======== Source passage ========
In 2013 the better burger segment was at around $3 billion in revenue and was forecasted to grow to $5 billion within five years. That’s around $400 million per year averaged through to 2018. Now let’s divide that out by what the typical hamburger joint does in average unit volume (according to our estimates, that’s an AUV of $1.46 million).

It works out to 1,369 new locations in total from 2013 to 2018 opening, or about 273 per year (assuming all others already open do not have revenue growth). If we take a higher average unit volume of what many of the better burger joints are doing (in the $2.7 million average unit volume range – more than the average McDonald’s, which is at about $2.4 million), the unit count growth would drop to 740 over the next three years (or, on average, just 148 new units per year). If we’re on track from 2013, it would mean that between now and 2018 somewhere between 370 to 682 new units will open.

But overall, the entire burger market grew less than two percent during a time when the entire restaurant industry grew by as much as double that percentage. So where is all of this growth going to come from? It’s not actually growth. Just ask McDonald’s. The company has closed — or has plans to close — hundreds of units in the U.S. this year alone. The “growth” in this segment is through cannibalization, not growth in per capita consumption.
======== Supplied information ========
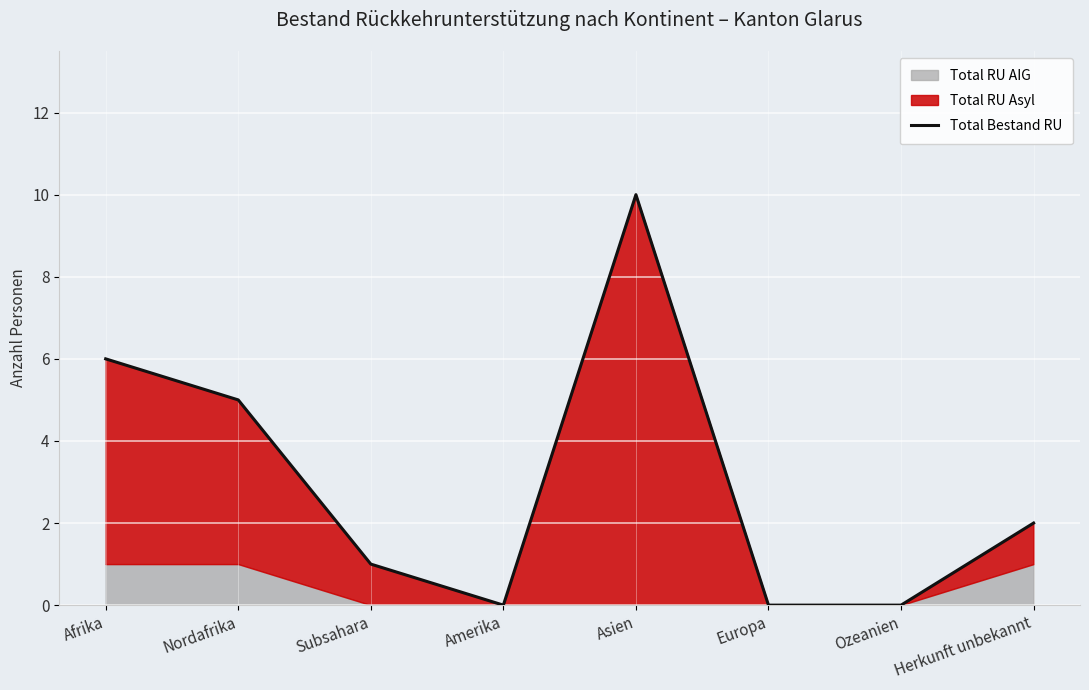

At which category does the data reach its first local valley?

Amerika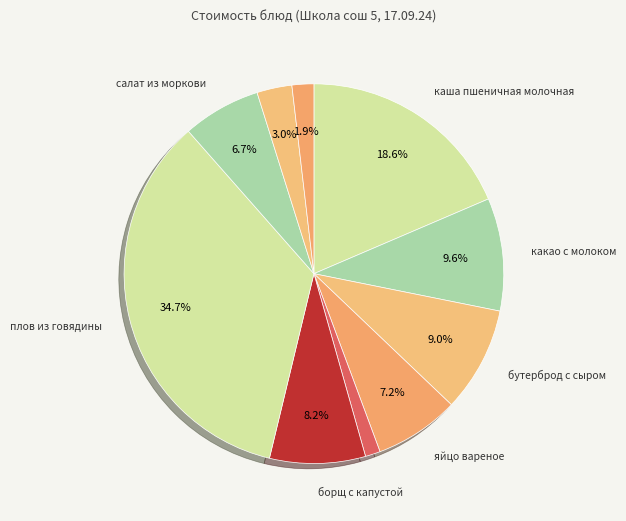

How many segments does this pie chart have?

10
========
— Exercise tasks —
a. From the burger market passage, quote the part that opens with the words containing "In 2013 the" and closes with "of $1.46 million).".
b. List every dollar amount that appears in the burger market passage.
c. Summarize the burger market passage in two sentences.

— List of answers —
a.
In 2013 the better burger segment was at around $3 billion in revenue and was forecasted to grow to $5 billion within five years. That’s around $400 million per year averaged through to 2018. Now let’s divide that out by what the typical hamburger joint does in average unit volume (according to our estimates, that’s an AUV of $1.46 million).

b.
$3 billion
$5 billion
$400 million
$1.46 million
$2.7 million
$2.4 million

c. The better burger segment had around $3 billion in revenue in 2013 and was forecast to reach $5 billion within five years, which would mean hundreds of new units opening by 2018. Yet the entire burger market grew less than two percent while the restaurant industry grew by as much as double that, and McDonald's has closed or plans to close hundreds of U.S. units this year, so the segment's "growth" comes through cannibalization rather than higher per capita consumption.